Louis Gottschalk & Cuba by Antonio Iturrioz
“Give me your hand, my child; I predict that you will become the king of pianists.”
So said Frédéric Chopin to American pianist and composer Louis Moreau Gottschalk, after hearing him perform at the Salle Pleyel in Paris. Alkan and Liszt also recognised Gottschalk’s impressive talents, and, perhaps in homage to his European virtuoso counterparts, there are distinctly Lisztian idioms in the Symphonie Romantique “La nuit des tropiques”, which opens Cuban-American pianist Antonio Iturrioz’s recording ‘Gottschalk and Cuba’.
Gottschalk: Symphonie romantique, “La nuit des tropiques” (A Night in the Tropics) (arr. for piano)
Louis Gottschalk was born in 1829 in New Orleans to Jewish-Creole parents. He displayed prodigious musical talent from a young age, and was exposed to a variety of musical styles through his extended family and nursemaids. When he was 13, he travelled to Europe with his father to seek a classical musical training, but was rejected by the Paris Conservatoire on account of his nationality. He eventually gained access to the Parisian musical community through family friends, and here he met the likes of Chopin, Liszt and Alkan. He returned to the United States in 1853 and spent some time in Cuba where he soaked up the culture and music.
Gottschalk was America’s first important pianist-composer and by the 1860s he had established himself as the best known pianist in the New World. He was also an extraordinary traveler, giving virtuoso performances in Europe, Central and South America and the Caribbean. He fell in love with Cuba and its music, and lived there for extended periods. As a composer, his music combined his Creole heritage with the American, Latin American and Afro-Caribbean influences he absorbed during his travels – all expressed within the boundaries of classical piano writing prevalent in the 19th century.
The American-Cuban pianist Antonio Iturrioz is a long-time advocate for Gottschalk’s piano music, and his recording Gottschalk and Cuba celebrates the composer’s output and influence on other Cuban composers who followed him.
The Symphonie Romantique, “La nuit des tropiques” (A night in the tropics) provides the starting point for a chronological tour through Cuban classical music, much of it never before recorded. The Symphonie Romantique is especially significant as this is a world premiere recording of the first American symphony, transcribed in its entirety by Iturrioz for one piano, as Gottschalk originally intended it and based on the pianist’s own extensive research. In its solo piano form, the work has a Lisztian grandeur with many complex virtuosic passages and rich textures.

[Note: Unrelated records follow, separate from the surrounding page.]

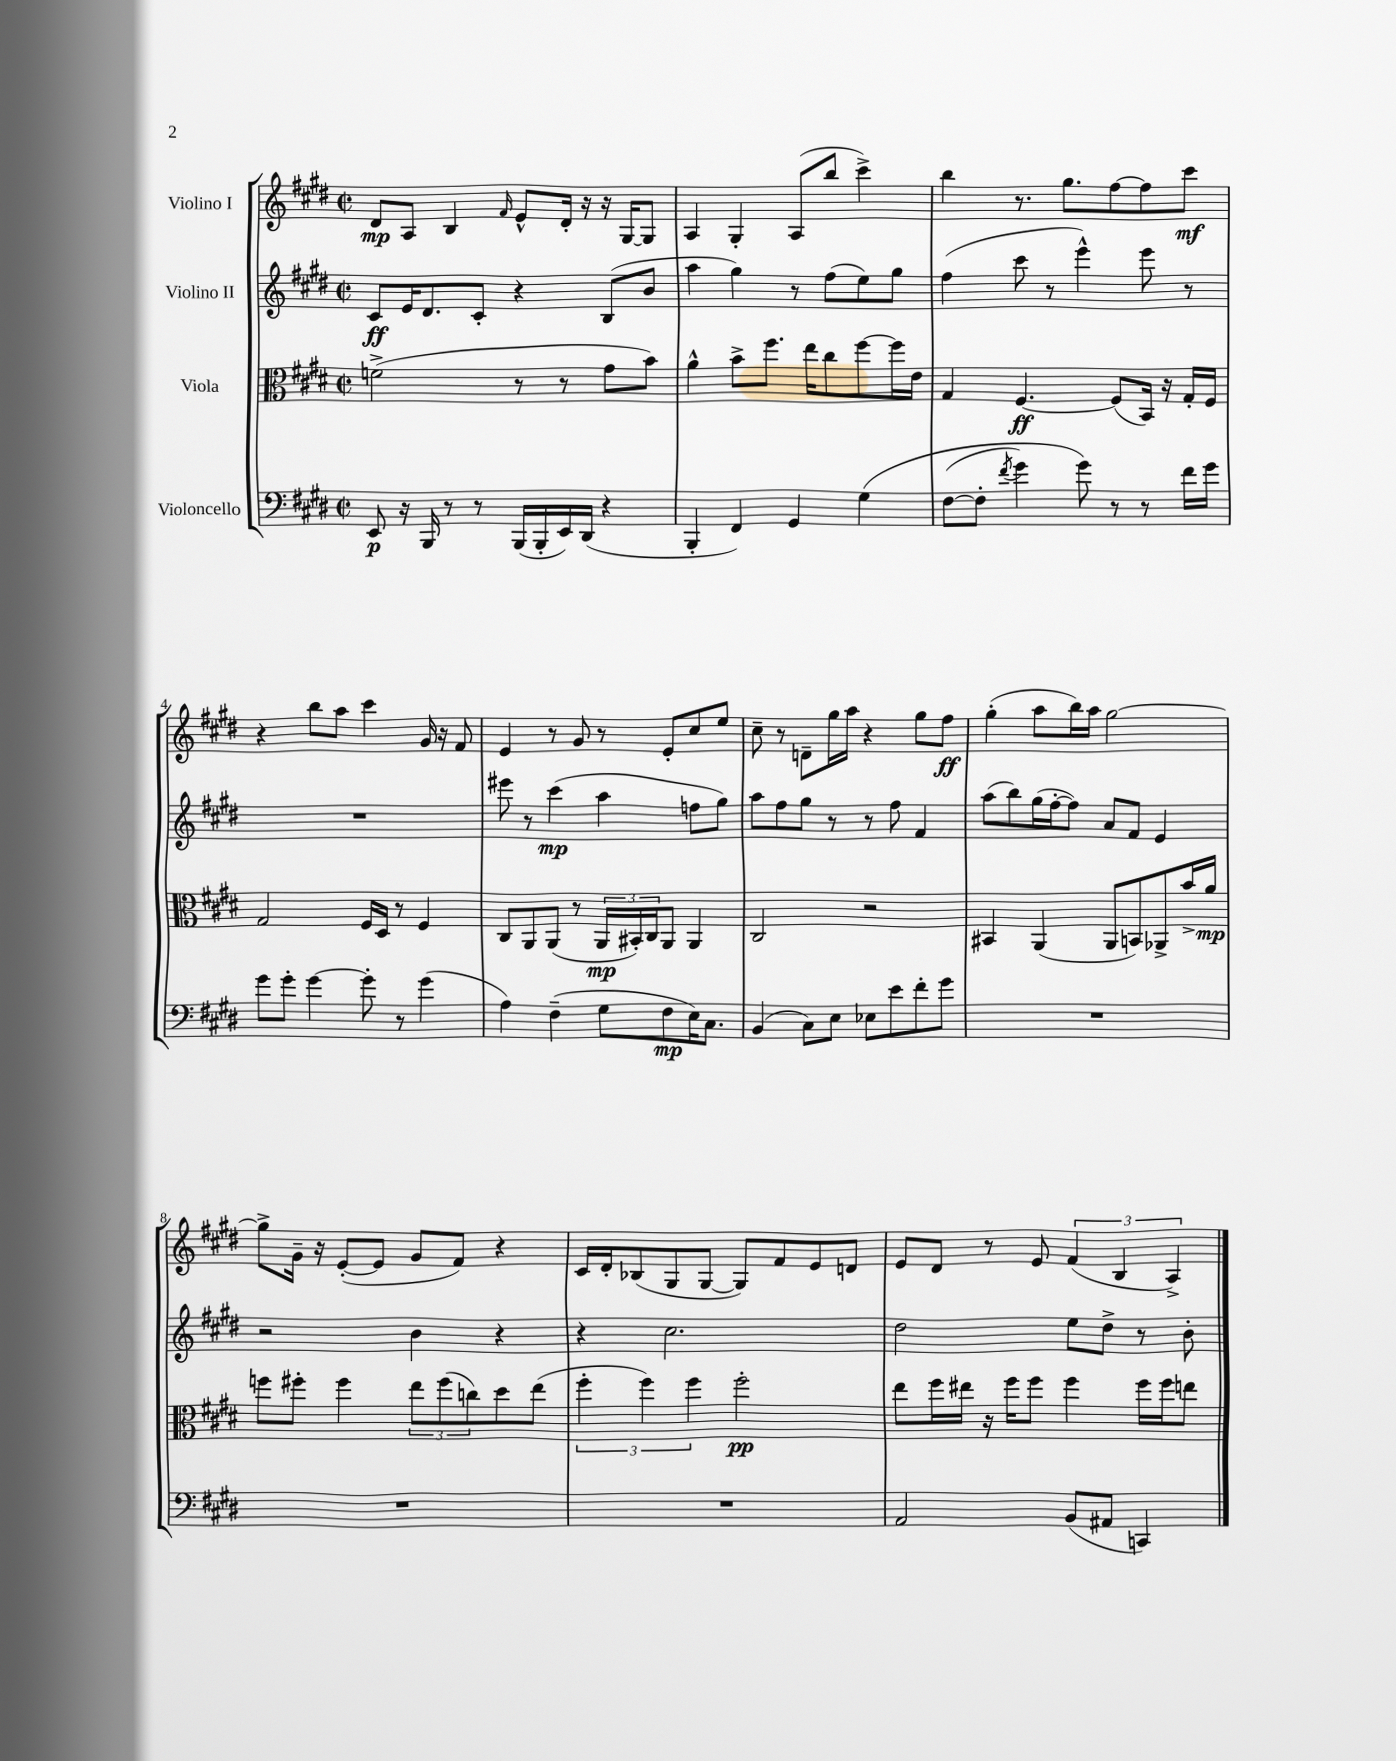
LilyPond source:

<<
\new StaffGroup <<
\new Staff = "s0" \with { instrumentName = "Violino I" } {
    \clef treble \key e \major \defaultTimeSignature \time 2/2
    dis'8\mp a8 b4 \grace { fis'16 } e'8-^ dis'16-. r16 r16 gis16~ gis8 |
    a4 gis4-. a8( b''8 cis'''4->) |
    b''4 r8. gis''8. fis''8~ fis''8 cis'''8\mf |
    r4 b''8 a''8 cis'''4 gis'16 r16 fis'8 |
    e'4 r8 gis'8 r8 e'8-. cis''8 e''8 |
    cis''8-- r8 d'8-- gis''16 a''16 r4 gis''8 fis''8\ff |
    gis''4-.( a''8 b''16) a''16 gis''2~ |
    gis''8-> gis'16-- r16 e'8~-.( e'8 gis'8 fis'8) r4 |
    cis'16 dis'16-. bes8( gis8 gis8~ gis8) fis'8 e'8 d'8 |
    e'8 dis'8 r8 e'8 \tuplet 3/2 { fis'4( b4 a4->) } \bar "|." |
}
\new Staff = "s1" \with { instrumentName = "Violino II" } {
    \clef treble \key e \major \defaultTimeSignature \time 2/2
    cis'8\ff e'16 dis'8. cis'8-. r4 b8( b'8 |
    a''4 gis''4) r8 fis''8( e''8) gis''8 |
    fis''4( cis'''8 r8 e'''4-^) e'''8 r8 |
    R1 |
    eis'''8 r8 cis'''4\mp( a''4 f''8 gis''8) |
    a''8 fis''8 gis''8 r8 r8 fis''8 fis'4 |
    a''8( b''8) gis''16( fis''16~-. fis''8) a'8 fis'8 e'4 |
    r2 b'4 r4 |
    r4 cis''2. |
    dis''2 e''8 dis''8-> r8 b'8-. \bar "|." |
}
\new Staff = "s2" \with { instrumentName = "Viola" } {
    \clef alto \key e \major \defaultTimeSignature \time 2/2
    f'2->( r8 r8 gis'8 b'8) |
    a'4-^ b'8-> fis''8. e''16 cis''8 fis''8~ fis''16 e'16 |
    gis4 fis4.~\ff fis8( b,16) r16 gis16-. fis16 |
    gis2 fis16 dis16 r8 fis4 |
    cis8 a,8 a,8( r8 \tuplet 3/2 { a,16\mp bis,16-.) cis16 } a,8 a,4 |
    cis2 r2 |
    bis,4 a,4( a,8 b,8) aes,8-> b'16-> a'16\mp |
    f''8 fis''8-. fis''4 \tuplet 3/2 { e''8 fis''8( c''8) } dis''8 e''8( |
    \tuplet 3/2 { fis''4-. fis''4) fis''4 } fis''2-.\pp |
    e''8 fis''16 eis''16 r16 fis''16 fis''8 fis''4 fis''16 fis''16 e''8 \bar "|." |
}
\new Staff = "s3" \with { instrumentName = "Violoncello" } {
    \clef bass \key e \major \defaultTimeSignature \time 2/2
    e,8\p r16 b,,16 r8 r8 b,,16( b,,16-. e,16) dis,16( r4 |
    b,,4-. fis,4) gis,4 gis4\( |
    fis8~( fis8-. \acciaccatura { fis'8 } gis'4) gis'8\) r8 r8 fis'16 gis'16 |
    gis'8 gis'8-. gis'4~ gis'8-. r8 gis'4( |
    a4) fis4--( gis8 fis8\mp e16) cis8. |
    b,4( cis8) e8 ees8 e'8 fis'8-. gis'8 |
    R1 |
    R1 |
    R1 |
    a,2 b,8( ais,8 c,4) \bar "|." |
}
>>
>>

Espadero: Sur la Tombe de Gottschalk
Piano music by Manuel Saumell Robredo, Nicholas Ruiz Espadero, Ignacio Cervantes, Hubert de Blanck, and Ernesto Lecuona features on this album too, revealing Gottschalk’s influence and the high regard with which he was held by those who followed him. Many of the works show the influence of nineteenth-century European virtuoso pianist-composers shot through with distinctly Afro-Cuban, Cuban and Creole rhythms and folk idioms. There are hints of Ragtime and Jazz too – a reminder of Gottschalk’s wide-ranging musical influences and his own impact on American music of the 20th century. The album closes with Gottschalk’s El Cocoye, Op 80.
Antonio Iturrioz’s own Cuban heritage allows him to really get to the heart of this music, and his understanding and insight is clear from the outset. The sensuous, foot-tapping rhythms feel natural and uncontrived, heady harmonic shadings are neatly caught, while the virtuosic passages are executed with aplomb. The overall sound is warm, romantic, lush and exotic.
This recording is a generous introduction to the classical piano music of Cuba and an important contribution to the appreciation and understanding of Gottschalk’s work and influence.